WORK TASK - Starting with the line that contains "right eye: (257, 102)" and stopping after the line that contains "right ankle: (462, 208)", copy the entries below exactly. Include nothing else.

DATA -
════════

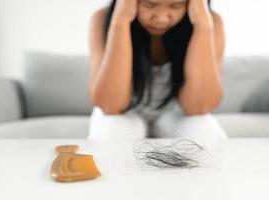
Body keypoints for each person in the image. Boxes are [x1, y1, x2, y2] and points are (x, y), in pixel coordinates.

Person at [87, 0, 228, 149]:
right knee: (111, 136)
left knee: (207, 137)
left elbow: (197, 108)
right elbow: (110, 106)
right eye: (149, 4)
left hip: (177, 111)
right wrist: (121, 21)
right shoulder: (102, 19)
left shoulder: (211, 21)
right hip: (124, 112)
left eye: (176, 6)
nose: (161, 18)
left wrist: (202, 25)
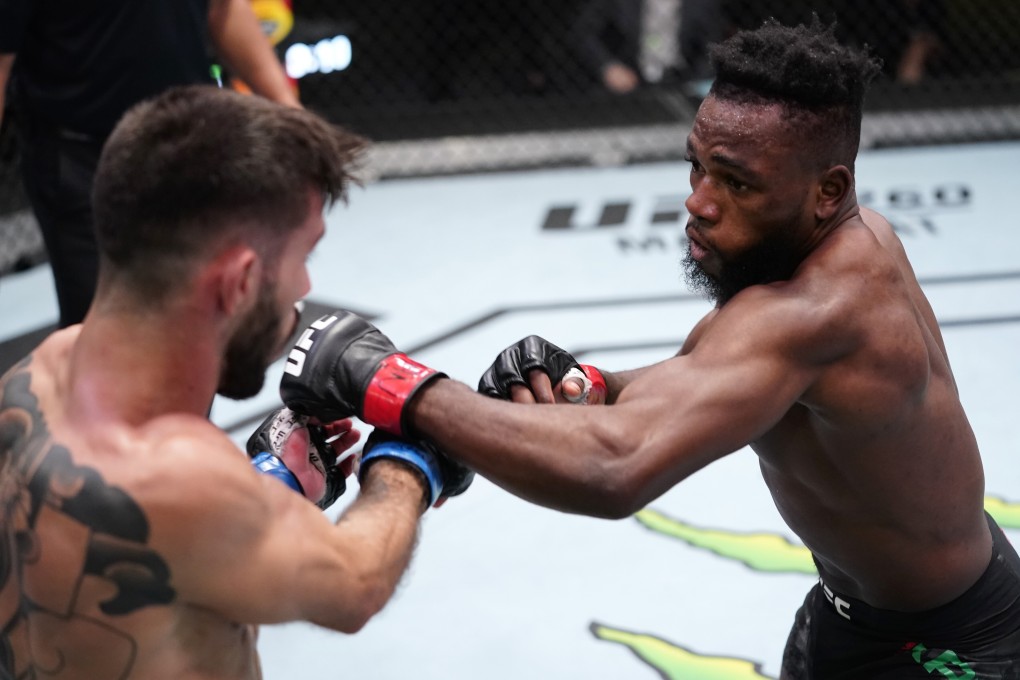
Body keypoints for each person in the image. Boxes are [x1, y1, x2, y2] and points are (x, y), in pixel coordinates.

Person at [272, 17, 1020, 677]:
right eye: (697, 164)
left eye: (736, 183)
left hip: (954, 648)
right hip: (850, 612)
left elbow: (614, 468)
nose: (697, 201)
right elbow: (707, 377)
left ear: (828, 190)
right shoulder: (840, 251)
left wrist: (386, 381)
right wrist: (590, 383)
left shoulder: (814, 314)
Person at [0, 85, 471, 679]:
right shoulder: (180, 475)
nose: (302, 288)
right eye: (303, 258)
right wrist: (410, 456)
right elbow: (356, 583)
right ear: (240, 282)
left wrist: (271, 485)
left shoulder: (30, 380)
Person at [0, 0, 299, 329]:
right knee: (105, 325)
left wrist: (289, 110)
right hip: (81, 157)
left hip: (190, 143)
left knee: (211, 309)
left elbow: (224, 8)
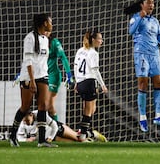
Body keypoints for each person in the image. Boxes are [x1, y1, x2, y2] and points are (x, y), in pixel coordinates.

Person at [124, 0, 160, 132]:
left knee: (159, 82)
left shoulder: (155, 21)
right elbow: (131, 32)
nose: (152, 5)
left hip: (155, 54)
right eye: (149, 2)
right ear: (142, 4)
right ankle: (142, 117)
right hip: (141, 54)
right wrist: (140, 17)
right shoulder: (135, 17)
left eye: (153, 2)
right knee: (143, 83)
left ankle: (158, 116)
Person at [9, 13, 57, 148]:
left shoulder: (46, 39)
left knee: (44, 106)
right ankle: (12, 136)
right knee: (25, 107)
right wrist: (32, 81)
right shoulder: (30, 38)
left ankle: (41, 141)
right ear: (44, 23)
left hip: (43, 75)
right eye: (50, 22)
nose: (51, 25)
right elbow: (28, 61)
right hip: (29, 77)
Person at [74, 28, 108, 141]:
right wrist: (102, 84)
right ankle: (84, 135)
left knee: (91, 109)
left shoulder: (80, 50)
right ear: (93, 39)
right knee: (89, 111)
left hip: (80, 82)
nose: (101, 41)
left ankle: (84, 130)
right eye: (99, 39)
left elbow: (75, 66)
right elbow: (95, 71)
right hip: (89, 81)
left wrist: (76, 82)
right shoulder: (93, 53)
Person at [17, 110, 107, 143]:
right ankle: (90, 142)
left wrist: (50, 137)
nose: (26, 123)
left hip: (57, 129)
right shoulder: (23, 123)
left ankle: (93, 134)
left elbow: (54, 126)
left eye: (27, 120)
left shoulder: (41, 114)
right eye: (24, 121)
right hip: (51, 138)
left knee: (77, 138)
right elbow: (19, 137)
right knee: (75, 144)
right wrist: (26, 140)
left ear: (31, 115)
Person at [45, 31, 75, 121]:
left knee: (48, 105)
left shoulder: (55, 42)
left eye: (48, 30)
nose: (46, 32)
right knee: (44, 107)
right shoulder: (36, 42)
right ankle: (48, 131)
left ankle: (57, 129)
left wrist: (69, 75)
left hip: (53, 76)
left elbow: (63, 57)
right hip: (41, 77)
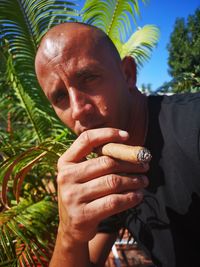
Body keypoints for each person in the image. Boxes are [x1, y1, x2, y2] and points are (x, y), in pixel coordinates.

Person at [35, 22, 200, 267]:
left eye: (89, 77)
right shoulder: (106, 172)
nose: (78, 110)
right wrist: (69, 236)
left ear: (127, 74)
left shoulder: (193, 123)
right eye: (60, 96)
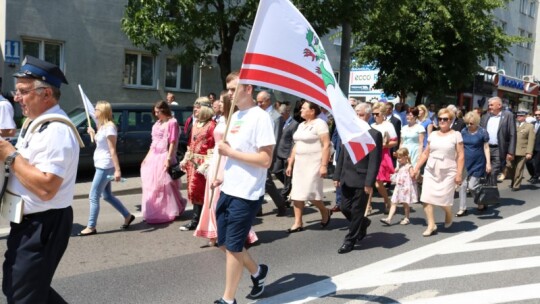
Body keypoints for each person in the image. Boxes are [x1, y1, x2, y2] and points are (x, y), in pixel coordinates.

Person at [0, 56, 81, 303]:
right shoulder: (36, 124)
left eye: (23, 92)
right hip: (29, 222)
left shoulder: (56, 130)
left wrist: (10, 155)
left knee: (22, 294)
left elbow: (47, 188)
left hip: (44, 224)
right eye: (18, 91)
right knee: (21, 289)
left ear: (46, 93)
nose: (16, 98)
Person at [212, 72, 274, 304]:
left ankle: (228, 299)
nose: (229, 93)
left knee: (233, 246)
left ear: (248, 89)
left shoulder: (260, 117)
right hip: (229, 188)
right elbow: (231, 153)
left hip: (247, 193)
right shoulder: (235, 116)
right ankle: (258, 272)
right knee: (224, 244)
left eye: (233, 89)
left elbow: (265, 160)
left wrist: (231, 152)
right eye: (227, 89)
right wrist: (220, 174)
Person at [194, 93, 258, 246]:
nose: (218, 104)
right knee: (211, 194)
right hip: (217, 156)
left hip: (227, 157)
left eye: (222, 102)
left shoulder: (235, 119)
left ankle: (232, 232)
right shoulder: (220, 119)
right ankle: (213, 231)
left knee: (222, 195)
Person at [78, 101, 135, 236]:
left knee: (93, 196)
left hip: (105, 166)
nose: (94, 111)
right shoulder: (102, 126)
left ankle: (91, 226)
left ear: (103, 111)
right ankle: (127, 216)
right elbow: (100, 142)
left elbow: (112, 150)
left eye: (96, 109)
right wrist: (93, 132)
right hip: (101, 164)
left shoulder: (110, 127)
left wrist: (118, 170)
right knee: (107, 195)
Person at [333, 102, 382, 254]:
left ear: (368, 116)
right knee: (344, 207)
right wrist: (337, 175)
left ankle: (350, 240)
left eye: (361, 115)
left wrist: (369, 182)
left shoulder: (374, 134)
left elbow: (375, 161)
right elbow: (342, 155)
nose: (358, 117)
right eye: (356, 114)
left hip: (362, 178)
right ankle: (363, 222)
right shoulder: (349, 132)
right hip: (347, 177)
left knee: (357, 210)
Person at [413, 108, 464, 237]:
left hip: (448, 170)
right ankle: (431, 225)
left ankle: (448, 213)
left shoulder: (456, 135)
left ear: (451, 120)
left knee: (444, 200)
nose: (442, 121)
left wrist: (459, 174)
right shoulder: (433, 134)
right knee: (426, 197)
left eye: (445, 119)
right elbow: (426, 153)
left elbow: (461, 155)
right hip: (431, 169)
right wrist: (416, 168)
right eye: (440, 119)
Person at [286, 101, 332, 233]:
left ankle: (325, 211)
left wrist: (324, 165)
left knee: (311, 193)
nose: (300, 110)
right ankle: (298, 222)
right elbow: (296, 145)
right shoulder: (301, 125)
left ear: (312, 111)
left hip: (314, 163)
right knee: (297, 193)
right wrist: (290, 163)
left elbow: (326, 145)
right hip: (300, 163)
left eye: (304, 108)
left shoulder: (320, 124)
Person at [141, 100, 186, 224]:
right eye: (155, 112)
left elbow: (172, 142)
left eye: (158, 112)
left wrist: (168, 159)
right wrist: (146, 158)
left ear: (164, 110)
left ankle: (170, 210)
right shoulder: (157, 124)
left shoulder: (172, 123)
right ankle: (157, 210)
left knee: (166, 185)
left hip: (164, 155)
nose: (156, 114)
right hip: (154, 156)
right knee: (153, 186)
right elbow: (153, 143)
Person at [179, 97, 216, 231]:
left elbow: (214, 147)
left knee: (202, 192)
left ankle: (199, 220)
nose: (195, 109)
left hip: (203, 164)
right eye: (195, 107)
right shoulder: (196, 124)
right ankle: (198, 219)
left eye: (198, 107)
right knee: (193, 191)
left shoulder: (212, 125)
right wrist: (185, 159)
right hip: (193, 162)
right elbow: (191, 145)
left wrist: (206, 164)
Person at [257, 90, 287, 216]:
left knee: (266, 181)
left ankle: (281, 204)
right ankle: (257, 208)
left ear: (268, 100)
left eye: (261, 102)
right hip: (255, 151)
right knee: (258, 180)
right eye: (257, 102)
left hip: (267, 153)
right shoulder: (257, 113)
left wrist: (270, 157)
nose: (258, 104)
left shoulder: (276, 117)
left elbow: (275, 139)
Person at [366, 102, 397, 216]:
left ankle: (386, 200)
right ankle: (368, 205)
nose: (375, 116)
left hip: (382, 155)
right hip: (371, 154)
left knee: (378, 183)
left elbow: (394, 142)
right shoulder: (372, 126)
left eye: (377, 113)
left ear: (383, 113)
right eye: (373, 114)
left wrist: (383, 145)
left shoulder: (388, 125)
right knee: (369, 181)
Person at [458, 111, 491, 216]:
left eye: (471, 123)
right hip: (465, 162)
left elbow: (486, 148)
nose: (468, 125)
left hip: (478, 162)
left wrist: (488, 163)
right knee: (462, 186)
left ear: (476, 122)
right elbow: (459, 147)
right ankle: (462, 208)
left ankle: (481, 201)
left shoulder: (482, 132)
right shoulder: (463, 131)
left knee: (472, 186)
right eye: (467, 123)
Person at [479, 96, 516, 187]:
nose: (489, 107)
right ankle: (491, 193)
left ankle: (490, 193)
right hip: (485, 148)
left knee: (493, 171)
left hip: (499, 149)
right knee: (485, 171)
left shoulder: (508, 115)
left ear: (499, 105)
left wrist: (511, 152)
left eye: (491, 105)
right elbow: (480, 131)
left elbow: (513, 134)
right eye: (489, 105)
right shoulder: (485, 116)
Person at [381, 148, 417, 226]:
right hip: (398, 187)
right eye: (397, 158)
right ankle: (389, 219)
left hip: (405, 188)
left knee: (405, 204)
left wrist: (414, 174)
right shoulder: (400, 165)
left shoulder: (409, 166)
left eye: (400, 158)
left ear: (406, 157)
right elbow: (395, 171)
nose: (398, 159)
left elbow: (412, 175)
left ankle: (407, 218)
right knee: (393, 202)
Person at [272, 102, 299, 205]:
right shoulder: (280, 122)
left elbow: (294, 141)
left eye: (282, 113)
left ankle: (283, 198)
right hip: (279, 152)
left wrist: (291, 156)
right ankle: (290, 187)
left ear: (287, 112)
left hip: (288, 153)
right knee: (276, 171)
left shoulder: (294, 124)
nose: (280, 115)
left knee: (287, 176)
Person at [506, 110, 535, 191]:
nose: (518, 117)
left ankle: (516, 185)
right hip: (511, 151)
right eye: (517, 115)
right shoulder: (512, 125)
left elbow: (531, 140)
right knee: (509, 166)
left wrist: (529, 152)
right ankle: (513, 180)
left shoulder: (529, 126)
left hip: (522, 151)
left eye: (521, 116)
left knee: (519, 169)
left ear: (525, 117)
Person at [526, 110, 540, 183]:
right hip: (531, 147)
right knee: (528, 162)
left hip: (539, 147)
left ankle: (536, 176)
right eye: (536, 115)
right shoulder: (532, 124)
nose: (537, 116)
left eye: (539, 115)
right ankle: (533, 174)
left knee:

════════

ANSWER TO THIS TASK -
right eye: (257, 102)
left hip: (267, 153)
right shoulder: (257, 113)
left wrist: (270, 157)
nose: (258, 104)
left shoulder: (276, 117)
left elbow: (275, 139)
Person at [366, 102, 397, 216]:
left ankle: (386, 200)
right ankle: (368, 205)
nose: (375, 116)
left hip: (382, 155)
right hip: (371, 154)
left knee: (378, 183)
left elbow: (394, 142)
right shoulder: (372, 126)
left eye: (377, 113)
left ear: (383, 113)
right eye: (373, 114)
left wrist: (383, 145)
left shoulder: (388, 125)
right knee: (369, 181)
Person at [458, 111, 491, 216]:
left eye: (471, 123)
right hip: (465, 162)
left elbow: (486, 148)
nose: (468, 125)
left hip: (478, 162)
left wrist: (488, 163)
right knee: (462, 186)
left ear: (476, 122)
right elbow: (459, 147)
right ankle: (462, 208)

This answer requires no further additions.